The team at Apple really thought about this. There’s a lot of care and the engineers have obviously looked at it greatly from a functional user perspective.

In Google’s Pixel 2, there seemed to always be little things that would surprise me and make it a delight. It’s all-day battery life, the additional features such as “Now Playing” which can tell you what song is playing even in a noisy shop. And its camera — the glorious camera.

Google’s camera engineers had taken a step back and focused on what people want to take pictures of, how they take pictures of it and designed software that processes photos in a way that makes anyone look like a professional photographer just by pointing and shooting from their phone. I mean, take a look at some photos I’ve taken on it below over the last few months — nothing here was edited, and was purely just pointed at and snapped.

Even Google’s stock Android is now a breeze to use, with intuitive menus and intelligent Google Assistant. It all just works, it’s fast, and everything is exactly where you want it to be.

WHAT THE IPHONE ‘KILLERS’ GET WRONG

Enter the Huawei P20 Pro. It’s meant to be the device that takes Huawei into the same level as Apple, Samsung and Google. But every day I use it, I find a new reason to be frustrated by it.

Now Huawei has nailed the five-minute impression. The design is undoubtedly premium, the screen is gorgeous and it has a very intuitive night mode on the camera (which has three lenses) allowing you take pictures in light you didn’t think was possible — handy, but also mostly just a sales gimmick.

Huawei has tried too hard to get everything in for that initial experience, for the money people want to pay — at the expense of the overall experience.

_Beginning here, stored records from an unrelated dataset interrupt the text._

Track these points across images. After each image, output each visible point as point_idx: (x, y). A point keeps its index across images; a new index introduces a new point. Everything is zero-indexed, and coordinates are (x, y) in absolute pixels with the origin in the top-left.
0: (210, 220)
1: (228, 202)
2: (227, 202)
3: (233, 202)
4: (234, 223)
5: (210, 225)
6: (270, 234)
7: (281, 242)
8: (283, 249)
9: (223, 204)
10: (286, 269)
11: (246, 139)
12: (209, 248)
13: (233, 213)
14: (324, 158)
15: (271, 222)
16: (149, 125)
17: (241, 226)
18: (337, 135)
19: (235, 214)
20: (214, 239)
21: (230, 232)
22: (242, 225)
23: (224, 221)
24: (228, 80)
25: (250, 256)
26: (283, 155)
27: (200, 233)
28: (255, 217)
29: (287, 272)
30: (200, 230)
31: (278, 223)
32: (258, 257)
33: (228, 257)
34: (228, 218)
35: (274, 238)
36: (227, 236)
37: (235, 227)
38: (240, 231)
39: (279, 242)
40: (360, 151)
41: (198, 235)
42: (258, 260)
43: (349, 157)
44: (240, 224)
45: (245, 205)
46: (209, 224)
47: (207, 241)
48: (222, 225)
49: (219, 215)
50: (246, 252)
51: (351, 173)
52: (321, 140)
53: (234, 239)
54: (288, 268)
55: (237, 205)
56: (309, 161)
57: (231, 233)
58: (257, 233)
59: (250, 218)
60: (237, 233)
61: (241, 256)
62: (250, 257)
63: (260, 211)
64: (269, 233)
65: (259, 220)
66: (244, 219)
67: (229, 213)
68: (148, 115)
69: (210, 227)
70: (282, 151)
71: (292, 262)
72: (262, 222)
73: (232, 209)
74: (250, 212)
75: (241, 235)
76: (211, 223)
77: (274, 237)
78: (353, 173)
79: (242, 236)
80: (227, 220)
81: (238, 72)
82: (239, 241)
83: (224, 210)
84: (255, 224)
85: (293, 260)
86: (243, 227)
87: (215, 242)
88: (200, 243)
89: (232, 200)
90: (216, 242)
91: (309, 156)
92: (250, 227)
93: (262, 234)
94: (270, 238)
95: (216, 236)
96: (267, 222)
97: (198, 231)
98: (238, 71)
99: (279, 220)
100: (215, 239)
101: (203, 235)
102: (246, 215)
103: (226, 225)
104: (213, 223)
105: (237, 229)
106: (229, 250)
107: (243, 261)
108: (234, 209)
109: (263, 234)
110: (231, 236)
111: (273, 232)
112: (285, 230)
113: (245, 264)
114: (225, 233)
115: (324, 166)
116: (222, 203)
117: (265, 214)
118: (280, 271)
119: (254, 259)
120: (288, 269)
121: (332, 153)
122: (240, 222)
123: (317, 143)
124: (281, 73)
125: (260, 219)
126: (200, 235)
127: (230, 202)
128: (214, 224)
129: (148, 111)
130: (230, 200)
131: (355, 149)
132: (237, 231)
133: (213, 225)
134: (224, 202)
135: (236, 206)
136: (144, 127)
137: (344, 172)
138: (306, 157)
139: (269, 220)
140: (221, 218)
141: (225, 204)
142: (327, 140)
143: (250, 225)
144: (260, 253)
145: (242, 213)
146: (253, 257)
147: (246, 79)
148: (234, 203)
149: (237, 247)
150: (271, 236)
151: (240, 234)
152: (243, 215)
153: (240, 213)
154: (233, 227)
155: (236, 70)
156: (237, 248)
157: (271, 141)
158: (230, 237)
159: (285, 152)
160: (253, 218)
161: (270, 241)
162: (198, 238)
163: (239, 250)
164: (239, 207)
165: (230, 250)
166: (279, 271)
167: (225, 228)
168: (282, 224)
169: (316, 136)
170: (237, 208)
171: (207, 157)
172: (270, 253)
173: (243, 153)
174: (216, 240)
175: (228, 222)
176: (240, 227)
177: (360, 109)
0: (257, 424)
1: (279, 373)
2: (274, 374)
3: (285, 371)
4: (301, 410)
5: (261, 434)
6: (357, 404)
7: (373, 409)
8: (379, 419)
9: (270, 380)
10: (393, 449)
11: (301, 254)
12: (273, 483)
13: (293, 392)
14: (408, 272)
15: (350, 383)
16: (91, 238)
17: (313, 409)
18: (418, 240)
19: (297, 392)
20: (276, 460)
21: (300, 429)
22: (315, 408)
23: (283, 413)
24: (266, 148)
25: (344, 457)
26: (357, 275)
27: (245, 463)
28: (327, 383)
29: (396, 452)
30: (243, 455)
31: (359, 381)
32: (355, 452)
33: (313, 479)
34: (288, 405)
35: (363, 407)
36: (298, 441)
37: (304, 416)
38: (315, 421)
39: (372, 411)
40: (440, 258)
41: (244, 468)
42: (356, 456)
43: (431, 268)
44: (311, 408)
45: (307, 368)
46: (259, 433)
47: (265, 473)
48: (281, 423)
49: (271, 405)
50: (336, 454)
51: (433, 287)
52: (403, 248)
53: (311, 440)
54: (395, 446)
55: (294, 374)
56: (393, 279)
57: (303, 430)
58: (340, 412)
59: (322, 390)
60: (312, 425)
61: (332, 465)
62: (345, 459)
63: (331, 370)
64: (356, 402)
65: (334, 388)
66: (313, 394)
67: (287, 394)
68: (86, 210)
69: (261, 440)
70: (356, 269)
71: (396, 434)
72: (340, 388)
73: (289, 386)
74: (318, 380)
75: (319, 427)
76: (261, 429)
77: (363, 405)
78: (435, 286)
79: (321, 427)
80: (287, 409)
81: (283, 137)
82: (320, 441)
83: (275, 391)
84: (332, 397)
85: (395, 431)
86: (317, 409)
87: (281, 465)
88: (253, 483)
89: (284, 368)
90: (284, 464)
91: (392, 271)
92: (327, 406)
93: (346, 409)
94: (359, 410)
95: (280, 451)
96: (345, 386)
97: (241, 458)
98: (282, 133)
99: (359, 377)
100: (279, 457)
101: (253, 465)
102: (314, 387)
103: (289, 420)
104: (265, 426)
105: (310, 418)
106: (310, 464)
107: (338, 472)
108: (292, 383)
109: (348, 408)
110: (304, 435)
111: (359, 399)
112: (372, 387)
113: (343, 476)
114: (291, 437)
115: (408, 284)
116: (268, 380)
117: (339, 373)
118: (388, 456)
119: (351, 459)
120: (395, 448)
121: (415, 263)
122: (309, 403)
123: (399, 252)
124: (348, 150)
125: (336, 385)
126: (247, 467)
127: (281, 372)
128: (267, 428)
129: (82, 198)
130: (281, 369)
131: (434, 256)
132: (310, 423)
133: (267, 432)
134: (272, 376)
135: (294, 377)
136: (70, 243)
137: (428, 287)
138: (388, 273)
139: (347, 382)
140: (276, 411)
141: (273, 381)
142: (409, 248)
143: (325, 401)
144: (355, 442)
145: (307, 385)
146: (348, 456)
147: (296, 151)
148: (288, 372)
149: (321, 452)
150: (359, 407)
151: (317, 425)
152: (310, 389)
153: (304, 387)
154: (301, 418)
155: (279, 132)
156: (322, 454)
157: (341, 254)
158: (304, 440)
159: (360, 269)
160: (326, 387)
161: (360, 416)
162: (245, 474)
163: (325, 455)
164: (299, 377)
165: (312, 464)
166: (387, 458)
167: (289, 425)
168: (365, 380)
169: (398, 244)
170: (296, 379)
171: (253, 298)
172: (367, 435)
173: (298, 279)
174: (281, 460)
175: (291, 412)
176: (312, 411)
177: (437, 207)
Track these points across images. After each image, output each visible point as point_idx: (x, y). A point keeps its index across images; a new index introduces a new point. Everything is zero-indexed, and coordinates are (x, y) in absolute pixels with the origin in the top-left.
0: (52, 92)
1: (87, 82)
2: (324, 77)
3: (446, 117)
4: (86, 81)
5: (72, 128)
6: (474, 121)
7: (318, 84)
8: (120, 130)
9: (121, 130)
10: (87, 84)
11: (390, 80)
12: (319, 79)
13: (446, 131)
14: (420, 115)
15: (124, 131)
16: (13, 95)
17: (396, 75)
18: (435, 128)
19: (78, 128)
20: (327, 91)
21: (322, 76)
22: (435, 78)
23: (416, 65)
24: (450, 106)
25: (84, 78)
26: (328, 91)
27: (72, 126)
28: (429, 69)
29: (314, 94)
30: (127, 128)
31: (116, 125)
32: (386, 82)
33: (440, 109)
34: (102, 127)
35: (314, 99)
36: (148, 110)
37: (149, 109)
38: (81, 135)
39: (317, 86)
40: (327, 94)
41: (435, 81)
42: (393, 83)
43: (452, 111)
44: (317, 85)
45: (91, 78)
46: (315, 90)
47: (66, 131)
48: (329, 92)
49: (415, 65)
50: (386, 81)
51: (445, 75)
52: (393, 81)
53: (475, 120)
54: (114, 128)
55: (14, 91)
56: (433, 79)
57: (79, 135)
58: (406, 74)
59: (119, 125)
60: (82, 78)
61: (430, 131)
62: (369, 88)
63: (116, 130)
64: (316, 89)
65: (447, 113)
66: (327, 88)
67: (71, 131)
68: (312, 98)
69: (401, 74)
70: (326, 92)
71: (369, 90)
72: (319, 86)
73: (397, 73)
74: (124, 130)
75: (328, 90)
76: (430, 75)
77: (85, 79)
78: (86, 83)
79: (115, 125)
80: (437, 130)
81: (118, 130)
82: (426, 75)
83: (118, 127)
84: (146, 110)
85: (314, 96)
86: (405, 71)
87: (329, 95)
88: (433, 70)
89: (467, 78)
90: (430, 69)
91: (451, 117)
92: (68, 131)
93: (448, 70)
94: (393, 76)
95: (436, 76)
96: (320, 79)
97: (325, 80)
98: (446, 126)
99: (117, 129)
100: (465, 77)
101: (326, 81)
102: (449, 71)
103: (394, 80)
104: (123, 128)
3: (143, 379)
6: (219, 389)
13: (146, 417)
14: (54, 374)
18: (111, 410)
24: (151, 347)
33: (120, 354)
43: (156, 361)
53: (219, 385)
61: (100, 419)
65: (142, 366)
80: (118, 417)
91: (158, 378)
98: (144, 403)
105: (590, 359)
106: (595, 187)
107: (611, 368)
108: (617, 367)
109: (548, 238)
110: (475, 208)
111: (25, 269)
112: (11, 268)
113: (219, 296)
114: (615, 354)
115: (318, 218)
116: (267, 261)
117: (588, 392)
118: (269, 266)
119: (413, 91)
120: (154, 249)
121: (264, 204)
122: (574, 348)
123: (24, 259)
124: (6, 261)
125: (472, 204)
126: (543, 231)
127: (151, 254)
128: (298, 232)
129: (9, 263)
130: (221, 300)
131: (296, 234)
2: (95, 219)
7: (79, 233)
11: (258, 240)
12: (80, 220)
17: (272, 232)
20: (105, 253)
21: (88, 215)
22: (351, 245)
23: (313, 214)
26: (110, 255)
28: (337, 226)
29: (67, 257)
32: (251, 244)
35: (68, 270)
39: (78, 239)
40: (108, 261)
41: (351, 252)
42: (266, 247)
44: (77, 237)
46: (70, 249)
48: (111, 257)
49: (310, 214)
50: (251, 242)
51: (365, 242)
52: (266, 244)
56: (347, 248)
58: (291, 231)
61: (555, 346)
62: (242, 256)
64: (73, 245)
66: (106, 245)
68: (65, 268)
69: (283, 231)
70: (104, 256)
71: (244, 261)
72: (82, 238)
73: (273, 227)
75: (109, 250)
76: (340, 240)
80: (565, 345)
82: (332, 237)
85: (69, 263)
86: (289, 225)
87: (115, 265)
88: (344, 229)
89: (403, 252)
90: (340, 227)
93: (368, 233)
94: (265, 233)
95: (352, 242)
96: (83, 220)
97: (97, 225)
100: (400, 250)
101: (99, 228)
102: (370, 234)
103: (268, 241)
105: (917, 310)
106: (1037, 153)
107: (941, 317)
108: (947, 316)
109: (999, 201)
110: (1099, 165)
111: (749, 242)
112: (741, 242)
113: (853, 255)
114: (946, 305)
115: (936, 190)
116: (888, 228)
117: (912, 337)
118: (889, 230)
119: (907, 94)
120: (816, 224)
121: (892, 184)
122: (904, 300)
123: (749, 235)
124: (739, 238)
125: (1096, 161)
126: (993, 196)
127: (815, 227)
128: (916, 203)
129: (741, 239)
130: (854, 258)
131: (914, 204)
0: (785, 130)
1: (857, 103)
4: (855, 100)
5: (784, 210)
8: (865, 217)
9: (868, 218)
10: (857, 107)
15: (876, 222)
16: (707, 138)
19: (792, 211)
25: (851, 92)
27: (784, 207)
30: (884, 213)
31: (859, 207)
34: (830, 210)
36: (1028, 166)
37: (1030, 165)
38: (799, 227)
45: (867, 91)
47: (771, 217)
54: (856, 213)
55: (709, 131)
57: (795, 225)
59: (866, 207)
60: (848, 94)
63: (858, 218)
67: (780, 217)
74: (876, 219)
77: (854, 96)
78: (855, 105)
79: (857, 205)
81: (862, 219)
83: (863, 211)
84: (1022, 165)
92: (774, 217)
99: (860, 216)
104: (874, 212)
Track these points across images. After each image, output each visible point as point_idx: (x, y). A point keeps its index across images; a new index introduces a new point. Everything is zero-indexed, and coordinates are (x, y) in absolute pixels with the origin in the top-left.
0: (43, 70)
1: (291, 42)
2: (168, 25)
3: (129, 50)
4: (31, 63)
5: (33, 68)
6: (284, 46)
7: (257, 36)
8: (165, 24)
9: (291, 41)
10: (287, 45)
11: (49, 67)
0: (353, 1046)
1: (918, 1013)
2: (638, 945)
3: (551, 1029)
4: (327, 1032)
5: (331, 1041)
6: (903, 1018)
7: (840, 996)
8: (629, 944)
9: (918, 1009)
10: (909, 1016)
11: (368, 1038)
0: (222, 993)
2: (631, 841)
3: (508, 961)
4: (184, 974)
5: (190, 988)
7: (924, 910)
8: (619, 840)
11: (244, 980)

My first 48 hours with the device I found utterly infuriating, before I was able to disable certain things that improved it a bit. For example, by default, there’s a setting on the device that will automatically turn off your mobile data when you connect to Wi-Fi, so when you leave that Wi-Fi network you find your phone suddenly stops loading anything before realising you need to turn that option off.

It’s only a little thing, but it’s not a pain you suffer with Apple, Google or Samsung.

It’s the same with the camera that is constantly shouted about. Huawei obviously has some great sensors in the device, but it then over-processes every photo. This means that all your pictures look a little bit like you’ve painted it like an oil painting.

But the worst part is how criminally unintuitive it is to navigate around the phone. Sure, you can use your standard Android three buttons on the bottom, but then you also have a fingerprint reader below it that acts as a home button, meaning you’re doubling up, wasting valuable screen real estate.

Huawei though, gives you an option to use that button for everything, by tapping, holding and swiping on it. But it couldn’t have integrated it worse if it tried.

For example, to go back on the device, it’s a light tap on the home button, but what often happens when you’re trying to scan your fingerprint to, say, log in to your bank account app, it gets confused, and just takes you back instead of actually unlocking the app. This has happened to me countless times, on my ING app, Macquarie app and LastPass app.

Then there are things like bad lag when you scroll through web pages, and inconsistencies around font and menu sizes.

These don’t sound like much now, but you often find yourself getting frustrated on these little things when you use the device a lot.

I’m not writing this to smash the Huawei device, nor these devices in general. The P20 Pro is generally a fine advice, but if you’re looking to buy one of these budget flagship devices, just remember that they’re budget for a reason.

I understand why people don’t want to spend $1500 or more on a phone — it’s a ludicrous amount of money for such a small device. So I can see why devices, such as this, and the likes of Oppo’s flagship devices can be appealing.

But my advice for someone who’s willing to spend $1100 on a phone is to just save that extra $400 for a true flagship option. This is something you spend hours using each day. That little bit of extra money for something that doesn’t leave you frustrated with its experience, for something that just works is worth every cent.

I just wish I thought of it that way before I bought my Huawei.